Les nanoparticules, également appelées particules ultrafines (PUF), sont des molécules dont la taille varie entre 1 et 100 nanomètres. En médecine, la nanotechnologie offre de nombreuses perspectives d’utilisation. Parmi elles, la possibilité de traiter des maladies.
Ainsi la nanovectorisation consiste à intégrer un principe actif dans des nanoparticules sphériques formées artificiellement qui sont utilisées comme vecteurs (transporteurs). Selon la composition de « leur enveloppe », ces sphères peuvent cibler spécifiquement certains tissus pour y libérer le produit qu’elles transportent. Le principe actif est en outre protégé d’une dégradation biologique avant d’atteindre son tissu cible.
S’il existe déjà plusieurs médicaments nanovectorisés, utilisés dans le traitement du cancer, les perspectives sont plus larges et visent d’autres domaines thérapeutiques. Autre enjeu, réussir à cibler le tissu cérébral, en franchissant la barrière hémato-encéphalique, barrière physiologique entre la circulation sanguine et le système nerveux central (cerveau). Pour être concrétisées, ces pistes demandent le développement de nouveaux vecteurs, aux propriétés spécifiques.

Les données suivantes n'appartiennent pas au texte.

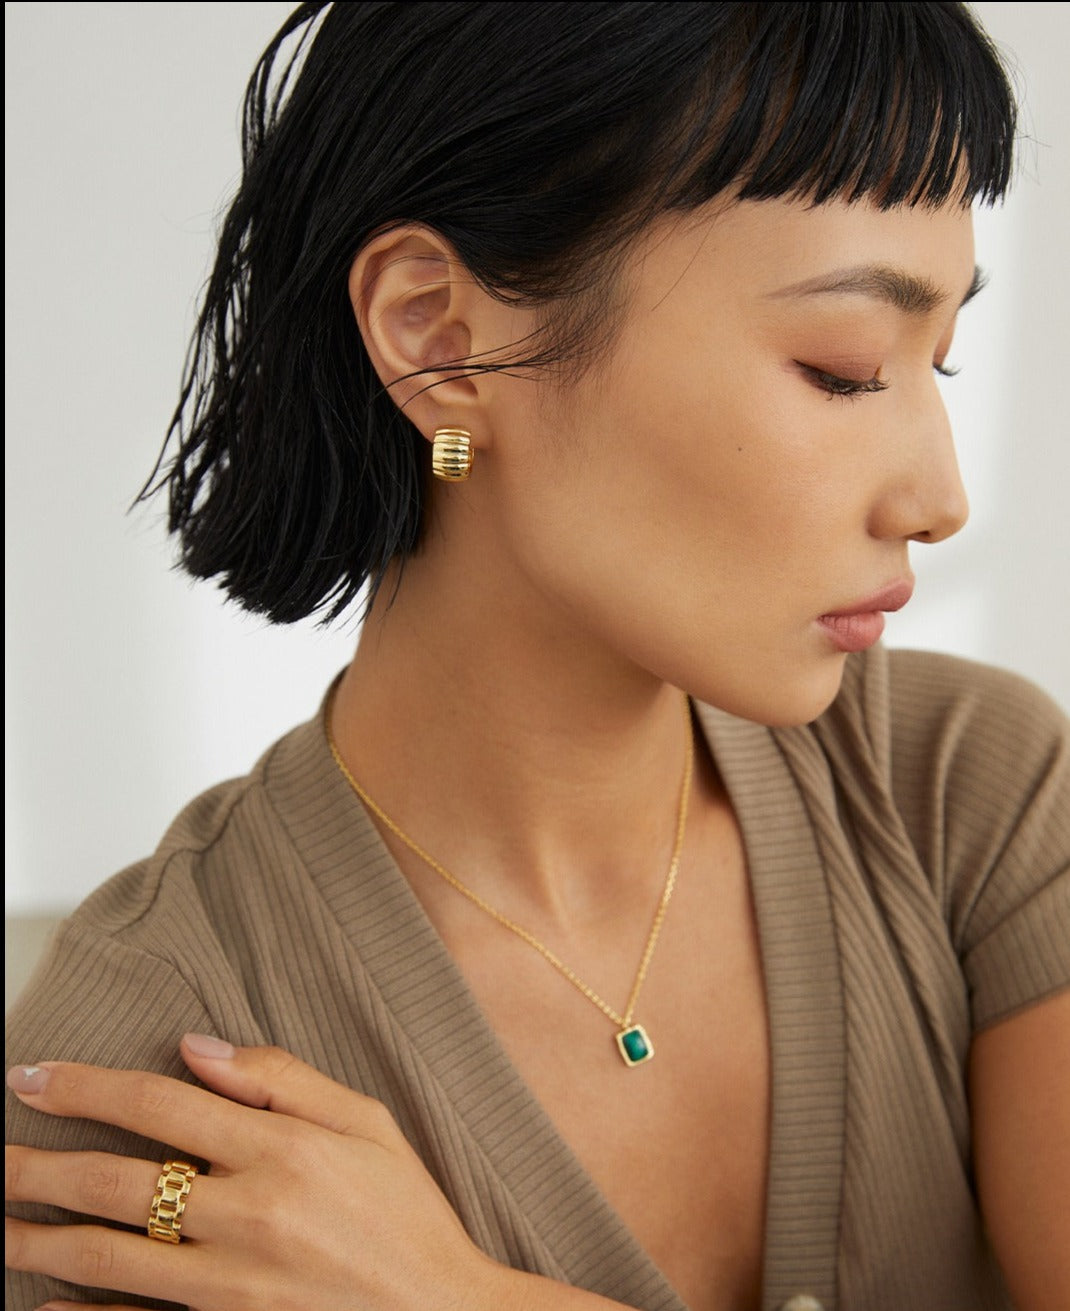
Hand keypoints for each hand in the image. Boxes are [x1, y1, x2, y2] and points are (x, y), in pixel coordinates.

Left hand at [5, 1035, 505, 1310]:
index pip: (160, 1105)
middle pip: (117, 1182)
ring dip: (38, 1238)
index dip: (88, 1087)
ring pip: (108, 1258)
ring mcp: (230, 1288)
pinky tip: (43, 1307)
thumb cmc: (408, 1215)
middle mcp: (246, 1217)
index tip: (33, 1076)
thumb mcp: (367, 1122)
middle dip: (39, 1164)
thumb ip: (282, 1078)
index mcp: (281, 1152)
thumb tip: (198, 1046)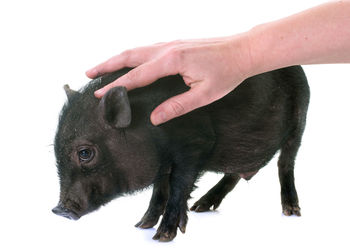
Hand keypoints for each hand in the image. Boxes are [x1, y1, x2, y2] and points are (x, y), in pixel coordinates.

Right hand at [86, 34, 252, 124]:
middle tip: (88, 73)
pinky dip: (132, 55)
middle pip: (129, 55)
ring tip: (101, 67)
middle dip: (107, 65)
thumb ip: (178, 106)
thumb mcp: (204, 94)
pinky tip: (129, 62)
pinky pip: (147, 48)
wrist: (244, 50)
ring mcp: (171, 43)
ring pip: (137, 49)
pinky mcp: (176, 43)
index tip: (100, 94)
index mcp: (173, 60)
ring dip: (117, 58)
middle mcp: (168, 48)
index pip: (137, 76)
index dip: (117, 86)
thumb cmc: (227, 72)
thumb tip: (154, 118)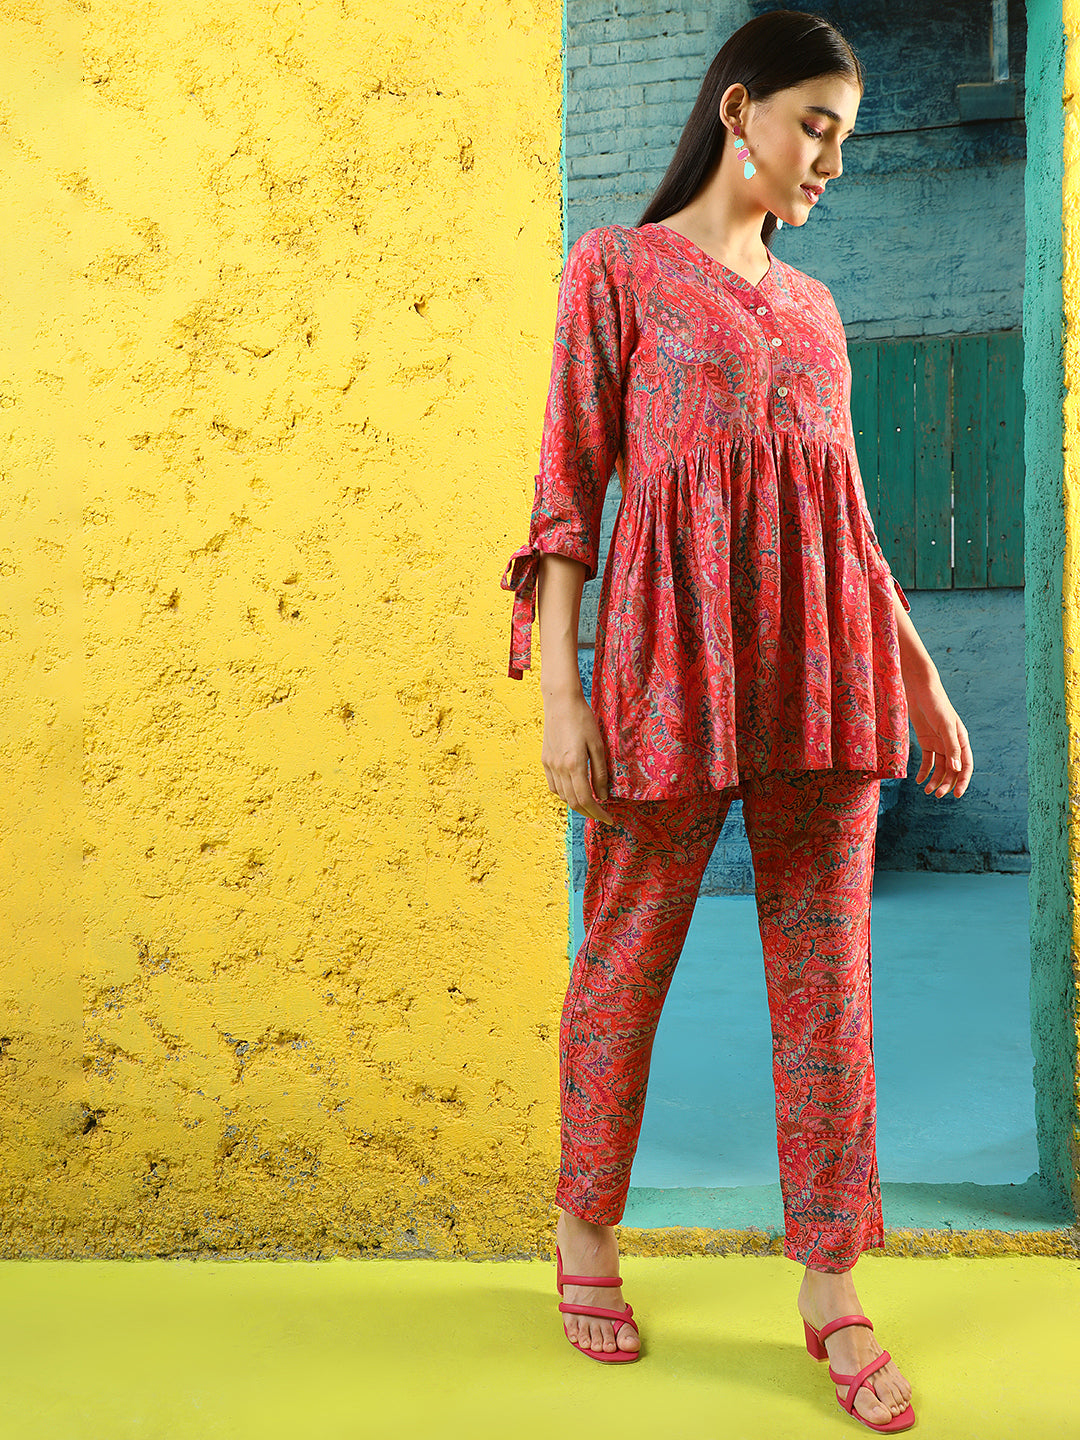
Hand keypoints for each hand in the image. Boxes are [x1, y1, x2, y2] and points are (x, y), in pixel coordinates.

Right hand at [541, 691, 615, 824]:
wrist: (560, 702)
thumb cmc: (583, 719)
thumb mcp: (597, 745)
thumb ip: (600, 773)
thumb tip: (603, 796)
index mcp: (574, 765)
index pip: (586, 799)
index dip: (598, 813)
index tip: (609, 819)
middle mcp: (559, 768)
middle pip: (573, 802)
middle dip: (589, 813)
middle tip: (603, 815)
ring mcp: (550, 765)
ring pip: (562, 796)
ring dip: (577, 804)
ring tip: (591, 804)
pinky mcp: (545, 760)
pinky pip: (554, 786)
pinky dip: (565, 794)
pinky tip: (574, 791)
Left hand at [904, 672, 972, 798]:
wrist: (920, 690)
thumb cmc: (936, 704)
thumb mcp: (945, 726)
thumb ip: (951, 747)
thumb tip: (957, 769)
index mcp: (961, 740)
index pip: (966, 766)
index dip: (962, 781)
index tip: (957, 795)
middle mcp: (952, 744)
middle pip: (952, 770)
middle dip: (946, 784)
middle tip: (937, 795)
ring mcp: (939, 743)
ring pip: (939, 768)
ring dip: (935, 780)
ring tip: (927, 791)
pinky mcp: (926, 741)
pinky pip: (927, 761)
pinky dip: (924, 771)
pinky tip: (919, 780)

Après avoir précédemment développé une méthode de synthèse qui permettait une encapsulation efficace de différentes enzymes tout en conservant leur fonctionnalité, une équipe s’est focalisée dans la poursuite d’un développement thérapeutique pour la maladie de Krabbe, dont l’enzyme impliquée est la galactosylcéramidase (GALC).

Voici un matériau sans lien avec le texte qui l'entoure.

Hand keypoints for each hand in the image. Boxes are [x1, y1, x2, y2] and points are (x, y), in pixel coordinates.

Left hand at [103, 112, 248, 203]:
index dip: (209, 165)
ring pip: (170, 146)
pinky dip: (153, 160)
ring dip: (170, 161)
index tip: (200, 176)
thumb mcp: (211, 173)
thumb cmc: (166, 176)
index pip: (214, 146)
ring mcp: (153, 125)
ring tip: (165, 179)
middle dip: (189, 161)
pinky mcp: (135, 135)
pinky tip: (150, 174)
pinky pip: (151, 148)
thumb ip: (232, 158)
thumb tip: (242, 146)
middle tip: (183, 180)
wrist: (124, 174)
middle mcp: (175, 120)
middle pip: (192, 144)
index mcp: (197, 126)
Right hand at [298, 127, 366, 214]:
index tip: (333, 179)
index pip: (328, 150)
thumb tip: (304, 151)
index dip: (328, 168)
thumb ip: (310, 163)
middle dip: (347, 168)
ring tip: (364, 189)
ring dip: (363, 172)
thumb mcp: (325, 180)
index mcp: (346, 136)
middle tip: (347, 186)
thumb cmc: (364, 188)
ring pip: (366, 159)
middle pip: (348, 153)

Les auteurs ont produit trois nouvelles formulations de nanoparticules (NP) avec différents éléments de ciblage pour passer la barrière hémato-encéphalique. Après avoir vérifié la taille de ces NP, l’efficacité d’encapsulation et le niveau de conservation de l’activité de l’enzyme GALC, ils ont étudié l’absorption de ces NP par des cellules en culture, leur acheminement jusqu’au lysosome, évalué la dose nécessaire pour que les cellules récupèrent une activité enzymatique suffisante et le niveau de conservation de cette activité 24 et 96 heures après traitement.

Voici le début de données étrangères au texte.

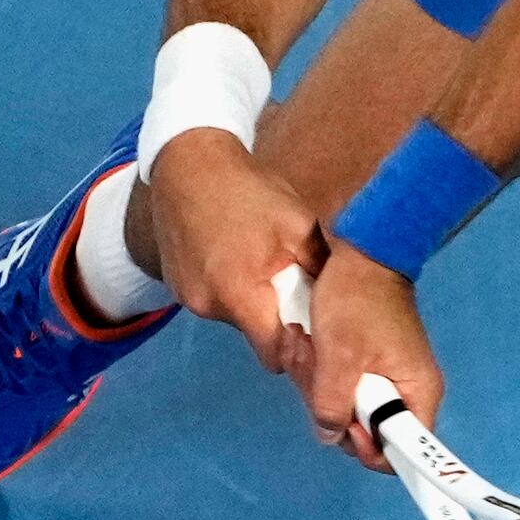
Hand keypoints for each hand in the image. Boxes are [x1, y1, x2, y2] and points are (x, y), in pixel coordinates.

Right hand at [146, 134, 324, 372]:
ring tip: (262, 264)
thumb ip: (319, 271)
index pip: (275, 355)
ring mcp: (188, 298)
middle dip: (279, 321)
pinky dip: (231, 291)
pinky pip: (215, 303)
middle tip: (294, 287)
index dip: (299, 350)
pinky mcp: (176, 288)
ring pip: (236, 319)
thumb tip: (342, 307)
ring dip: (254, 303)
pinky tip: (237, 258)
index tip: (317, 334)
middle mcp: (208, 305)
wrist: (189, 164)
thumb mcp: (298, 225)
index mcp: (239, 293)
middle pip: (256, 337)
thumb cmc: (250, 192)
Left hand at [293, 246, 439, 466]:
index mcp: (417, 393)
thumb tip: (330, 435)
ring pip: (347, 406)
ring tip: (303, 347)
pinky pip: (341, 384)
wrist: (360, 253)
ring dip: (316, 383)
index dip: (371, 450)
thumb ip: (333, 405)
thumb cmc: (356, 303)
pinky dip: (319, 370)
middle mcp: (408, 391)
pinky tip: (306, 344)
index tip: (343, 427)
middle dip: (331, 407)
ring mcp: (386, 376)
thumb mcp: (339, 358)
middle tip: (312, 374)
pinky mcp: (367, 362)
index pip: (406, 452)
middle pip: (368, 431)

Dans un second temps, les chercheurs ont regardé l’effet du traitement par ces NP, chez le modèle souris pour la maladie de Krabbe. Les souris ont été traité jeunes, avant l’apparition des symptômes, par une injection péritonéale (dans l’abdomen). Ont été injecté soit ces NP contenant l’enzyme GALC, soit l’enzyme seule, soit une formulation de NP contenant l’enzyme GALC mais sans élément de ciblage pour la barrière hémato-encéphalique (NP contrôle). 4 heures après l’injection, l’activité enzymatique est mesurée dans le cerveau, la moelle épinière, les nerfs sciatiques, le foie et les reins. Les résultats sont comparés à ceux des souris malades non traitées, des souris non malades et des souris hétérozygotes (souris équivalentes aux parents et porteurs « sains »).
L’activité enzymatique dans le cerveau des souris traités par les NP ayant un élément de ciblage pour la barrière du cerveau, est d’environ 45% par rapport aux souris non malades, valeur équivalente à celle des souris hétérozygotes. Les autres groupes de souris ont une activité enzymatique effondrée, montrant l’incapacité de l’enzyme libre et de celle contenue dans les NP contrôle, de traverser la barrière hémato-encéphalique.
Dans le foie, l’activité enzymatique chez les souris traitées par l’enzyme libre et les NP contrôle est importante et légèrement supérieure à celles des souris traitées par les NPC ciblant le cerveau, dont les valeurs sont là encore identiques à celles des souris hétérozygotes.
Pour les autres tissus (moelle épinière, nerfs sciatique, reins), l’activité enzymatique est très faible pour les différents groupes de souris traitées, bien inférieure aux souris non malades et aux souris hétérozygotes.
Par ces expériences, les auteurs ont montré la possibilité d’apporter une enzyme fonctionnelle aux cellules du cerveau par des nanovecteurs ayant des éléments de ciblage leur permettant de traverser la barrière hémato-encéphalique. L’activité enzymatique obtenue dans ces cellules correspond à un niveau thérapeutique probablement suffisant (niveau des hétérozygotes). Cette administration en périphérie est moins invasive qu’une injection directe dans le cerveau. Il reste cependant encore beaucoup à faire avant d’envisager une application en clinique.